There are smart ways to use public procurement positive incentives and multiannual framework agreements. The committee should consider mandates in the area of low-carbon cement. We do not require our utility companies such as Irish Water or the ESB to choose low-carbon cement, whereas if they knew they had to go from 10% to 20% to 40% to 80% lower carbon cement each year, it would not only send a signal to them, but, as Mr. Downey stated, because they have to work with industry, it would also send a signal to industry that over a period of time, it will become increasingly difficult to use higher carbon cement. We will always have to use higher carbon cement in certain types of projects. There are ways of designing these systems that incentivise positive behaviour and send market signals that things are changing. The challenge is to reach 40% embodied carbon in the built environment by 2030. We are all talking in the same area about the kinds of things we would like to see. We all know the challenges and difficulties. We also know that those emissions reduction targets are not optional. They are legally binding and significant fines will be imposed on the State and the taxpayer if we do not meet them. This is not the silver bullet question. Will the witnesses give us a few key requests? If we wanted to be ambitious, not just nudge the thing along, but to have any chance of meeting the 2030 target, especially in public residential housing in which the State has more levers, what would be the ambitious requests the witnesses would make of a government that was serious about doing some of this?

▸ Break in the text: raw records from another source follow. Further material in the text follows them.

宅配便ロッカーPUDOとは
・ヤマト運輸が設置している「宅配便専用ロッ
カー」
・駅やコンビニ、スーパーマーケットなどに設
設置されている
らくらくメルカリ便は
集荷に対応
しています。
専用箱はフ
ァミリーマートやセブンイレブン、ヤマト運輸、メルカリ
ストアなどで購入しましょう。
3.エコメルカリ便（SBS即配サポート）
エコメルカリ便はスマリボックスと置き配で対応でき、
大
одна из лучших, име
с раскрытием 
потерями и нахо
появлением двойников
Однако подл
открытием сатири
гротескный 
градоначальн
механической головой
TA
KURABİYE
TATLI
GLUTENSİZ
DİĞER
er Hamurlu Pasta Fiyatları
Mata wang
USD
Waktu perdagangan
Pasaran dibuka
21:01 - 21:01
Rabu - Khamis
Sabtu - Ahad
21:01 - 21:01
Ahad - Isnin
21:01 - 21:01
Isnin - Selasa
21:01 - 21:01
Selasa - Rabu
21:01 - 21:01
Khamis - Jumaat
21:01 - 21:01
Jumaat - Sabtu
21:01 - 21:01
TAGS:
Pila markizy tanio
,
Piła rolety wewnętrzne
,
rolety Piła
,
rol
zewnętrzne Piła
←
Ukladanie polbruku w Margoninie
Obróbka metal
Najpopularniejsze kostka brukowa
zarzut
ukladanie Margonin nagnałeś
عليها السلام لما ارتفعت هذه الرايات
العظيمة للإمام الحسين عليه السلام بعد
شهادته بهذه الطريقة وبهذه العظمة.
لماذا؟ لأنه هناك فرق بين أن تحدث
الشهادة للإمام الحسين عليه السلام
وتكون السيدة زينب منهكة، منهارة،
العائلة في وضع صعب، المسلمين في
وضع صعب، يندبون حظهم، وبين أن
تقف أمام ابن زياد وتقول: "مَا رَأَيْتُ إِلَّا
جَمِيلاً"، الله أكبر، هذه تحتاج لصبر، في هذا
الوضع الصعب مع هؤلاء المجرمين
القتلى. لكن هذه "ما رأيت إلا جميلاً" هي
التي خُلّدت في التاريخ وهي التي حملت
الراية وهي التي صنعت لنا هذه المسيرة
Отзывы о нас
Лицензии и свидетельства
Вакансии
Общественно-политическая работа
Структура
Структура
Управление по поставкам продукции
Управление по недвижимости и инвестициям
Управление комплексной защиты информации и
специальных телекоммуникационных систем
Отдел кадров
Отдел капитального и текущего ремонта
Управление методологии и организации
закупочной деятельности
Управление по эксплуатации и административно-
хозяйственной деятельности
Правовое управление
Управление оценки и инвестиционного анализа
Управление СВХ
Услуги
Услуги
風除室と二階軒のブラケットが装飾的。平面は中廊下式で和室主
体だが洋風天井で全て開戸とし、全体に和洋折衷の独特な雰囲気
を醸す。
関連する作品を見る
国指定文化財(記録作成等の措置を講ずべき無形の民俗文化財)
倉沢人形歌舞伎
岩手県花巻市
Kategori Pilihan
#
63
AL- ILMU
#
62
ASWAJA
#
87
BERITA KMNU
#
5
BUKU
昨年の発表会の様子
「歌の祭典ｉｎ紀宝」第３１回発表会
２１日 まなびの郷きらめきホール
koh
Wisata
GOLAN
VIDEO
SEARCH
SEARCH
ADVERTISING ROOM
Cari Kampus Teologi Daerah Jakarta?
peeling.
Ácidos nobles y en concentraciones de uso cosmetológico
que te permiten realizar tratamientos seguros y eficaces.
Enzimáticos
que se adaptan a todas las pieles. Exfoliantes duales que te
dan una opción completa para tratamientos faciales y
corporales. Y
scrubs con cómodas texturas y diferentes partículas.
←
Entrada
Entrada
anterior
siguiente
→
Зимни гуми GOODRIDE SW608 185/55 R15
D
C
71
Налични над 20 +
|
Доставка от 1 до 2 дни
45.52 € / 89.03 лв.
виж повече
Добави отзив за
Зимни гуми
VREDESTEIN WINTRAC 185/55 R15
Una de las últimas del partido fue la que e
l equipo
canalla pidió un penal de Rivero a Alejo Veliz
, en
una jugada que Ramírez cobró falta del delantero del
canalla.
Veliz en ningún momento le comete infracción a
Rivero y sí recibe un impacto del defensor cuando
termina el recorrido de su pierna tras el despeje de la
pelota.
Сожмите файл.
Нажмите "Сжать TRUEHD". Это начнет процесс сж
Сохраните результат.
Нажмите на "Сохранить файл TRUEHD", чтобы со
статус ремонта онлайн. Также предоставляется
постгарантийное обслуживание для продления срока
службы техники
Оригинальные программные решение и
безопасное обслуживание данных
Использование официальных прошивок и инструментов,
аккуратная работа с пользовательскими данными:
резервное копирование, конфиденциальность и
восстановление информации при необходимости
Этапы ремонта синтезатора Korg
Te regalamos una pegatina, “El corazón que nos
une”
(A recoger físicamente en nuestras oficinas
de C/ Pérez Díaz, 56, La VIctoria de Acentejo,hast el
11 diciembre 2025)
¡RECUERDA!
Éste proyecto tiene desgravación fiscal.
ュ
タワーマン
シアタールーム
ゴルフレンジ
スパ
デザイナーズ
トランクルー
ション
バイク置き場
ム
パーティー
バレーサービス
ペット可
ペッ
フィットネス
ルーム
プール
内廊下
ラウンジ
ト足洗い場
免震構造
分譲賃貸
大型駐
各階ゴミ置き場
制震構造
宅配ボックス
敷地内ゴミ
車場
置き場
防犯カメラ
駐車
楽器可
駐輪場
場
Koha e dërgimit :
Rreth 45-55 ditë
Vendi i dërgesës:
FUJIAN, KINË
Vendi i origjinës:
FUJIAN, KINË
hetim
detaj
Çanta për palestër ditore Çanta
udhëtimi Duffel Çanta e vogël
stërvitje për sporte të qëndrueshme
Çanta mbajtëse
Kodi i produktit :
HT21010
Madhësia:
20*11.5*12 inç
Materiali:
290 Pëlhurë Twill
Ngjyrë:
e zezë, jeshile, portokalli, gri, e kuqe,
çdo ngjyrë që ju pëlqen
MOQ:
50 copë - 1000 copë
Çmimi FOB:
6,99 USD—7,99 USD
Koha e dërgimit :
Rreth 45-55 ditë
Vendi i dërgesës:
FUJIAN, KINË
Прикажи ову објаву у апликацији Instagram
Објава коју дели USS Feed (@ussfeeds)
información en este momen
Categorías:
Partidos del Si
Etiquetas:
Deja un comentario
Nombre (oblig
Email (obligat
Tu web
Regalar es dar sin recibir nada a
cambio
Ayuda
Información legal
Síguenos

Much of that is on a large scale. I want to come back to Ms McManus and Mr. Stevens as regards small-scale stuff. I like the fact that we have a lot of SME builders and communities that want affordable housing projects. What will work for the big stuff will not work to incentivise the small stuff. What changes need to be in place to allow it happen at the scale JFOC Architects is working at, as well as at the scale companies such as Cairn, Glenveigh, South Dublin County Council or Dublin City Council are working at? What should our ambition be? What should we do?